The outcome of TBI depends on the cause of the injury and on the location, severity, and extent of neurological damage: outcomes range from good recovery to death. Doctors often use the Glasgow Coma Scale to rate the extent of injury and chances of recovery.
The scale (3-15) involves testing for three patient responses: eye opening, best verbal response, and best motor response. A high score indicates a good prognosis and a low score indicates a poor prognosis.
Like all trauma patients, persons with head injury need a systematic yet rapid evaluation in the emergency room. Cardiac and pulmonary functions are the first priority. Next, a rapid examination of the entire body is performed.
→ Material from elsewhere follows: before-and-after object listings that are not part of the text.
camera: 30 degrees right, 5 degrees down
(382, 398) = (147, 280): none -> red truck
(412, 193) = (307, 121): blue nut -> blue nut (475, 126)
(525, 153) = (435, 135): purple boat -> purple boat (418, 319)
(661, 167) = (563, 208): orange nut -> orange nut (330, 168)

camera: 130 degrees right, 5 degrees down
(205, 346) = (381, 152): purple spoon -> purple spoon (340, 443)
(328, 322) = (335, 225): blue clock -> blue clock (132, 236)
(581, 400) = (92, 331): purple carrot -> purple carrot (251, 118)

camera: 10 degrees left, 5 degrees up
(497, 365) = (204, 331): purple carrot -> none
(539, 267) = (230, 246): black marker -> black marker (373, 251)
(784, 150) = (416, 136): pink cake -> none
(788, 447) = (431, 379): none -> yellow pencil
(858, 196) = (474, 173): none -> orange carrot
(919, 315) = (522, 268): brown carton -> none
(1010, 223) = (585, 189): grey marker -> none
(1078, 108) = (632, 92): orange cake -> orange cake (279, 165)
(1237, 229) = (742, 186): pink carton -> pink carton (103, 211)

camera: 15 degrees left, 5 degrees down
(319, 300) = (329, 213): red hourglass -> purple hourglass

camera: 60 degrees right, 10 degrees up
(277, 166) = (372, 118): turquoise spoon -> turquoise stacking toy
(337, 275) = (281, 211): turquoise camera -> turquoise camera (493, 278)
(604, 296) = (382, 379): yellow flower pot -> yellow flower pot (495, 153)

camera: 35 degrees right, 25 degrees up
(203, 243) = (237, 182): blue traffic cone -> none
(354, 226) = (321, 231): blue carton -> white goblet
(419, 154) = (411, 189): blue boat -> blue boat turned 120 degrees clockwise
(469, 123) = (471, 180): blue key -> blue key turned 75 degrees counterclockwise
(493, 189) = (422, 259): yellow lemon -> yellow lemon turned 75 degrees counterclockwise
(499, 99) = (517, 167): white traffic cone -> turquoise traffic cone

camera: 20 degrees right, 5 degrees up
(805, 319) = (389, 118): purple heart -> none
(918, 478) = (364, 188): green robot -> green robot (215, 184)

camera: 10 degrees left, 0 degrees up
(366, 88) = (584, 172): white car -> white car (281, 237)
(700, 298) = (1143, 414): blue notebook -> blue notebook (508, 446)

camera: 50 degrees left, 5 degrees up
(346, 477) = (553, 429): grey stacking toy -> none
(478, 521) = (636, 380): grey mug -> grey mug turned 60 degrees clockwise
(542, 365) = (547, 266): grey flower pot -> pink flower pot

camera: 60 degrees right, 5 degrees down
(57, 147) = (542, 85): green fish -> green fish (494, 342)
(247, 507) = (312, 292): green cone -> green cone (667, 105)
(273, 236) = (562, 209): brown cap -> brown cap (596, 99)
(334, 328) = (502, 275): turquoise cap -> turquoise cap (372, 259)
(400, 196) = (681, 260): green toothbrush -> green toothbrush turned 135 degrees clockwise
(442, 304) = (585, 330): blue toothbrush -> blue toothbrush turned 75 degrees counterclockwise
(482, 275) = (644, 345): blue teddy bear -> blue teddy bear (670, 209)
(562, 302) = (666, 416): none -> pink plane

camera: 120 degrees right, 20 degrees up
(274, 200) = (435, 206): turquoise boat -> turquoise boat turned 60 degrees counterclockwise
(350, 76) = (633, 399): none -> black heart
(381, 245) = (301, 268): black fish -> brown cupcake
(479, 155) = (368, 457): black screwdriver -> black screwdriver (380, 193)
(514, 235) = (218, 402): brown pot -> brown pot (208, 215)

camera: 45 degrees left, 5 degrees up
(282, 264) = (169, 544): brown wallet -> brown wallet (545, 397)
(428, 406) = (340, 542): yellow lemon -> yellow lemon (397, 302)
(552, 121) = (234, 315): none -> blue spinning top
Immediate treatment for head injuries involves surgery to control bleeding in and around the brain, monitoring and controlling intracranial pressure, insuring adequate blood flow to the brain, and treating the body for other injuries and infection.
To consider, some contusions or haematomas may enlarge over the first hours or days after head injury, so that some patients are not taken to surgery until several days after an injury. Sometimes these delayed haematomas are discovered when a patient's neurologic exam worsens or when the ICP increases.
On other occasions, a routine follow-up CT scan that was ordered to see if a small lesion has changed in size indicates that the haematoma or contusion has enlarged significantly. In many of these cases, removing the lesion before it enlarges and causes neurologic damage may be safest for the patient.
Reviewed by Dr Andrew Rose-Innes, Assistant Professor of Neurology, University of Washington.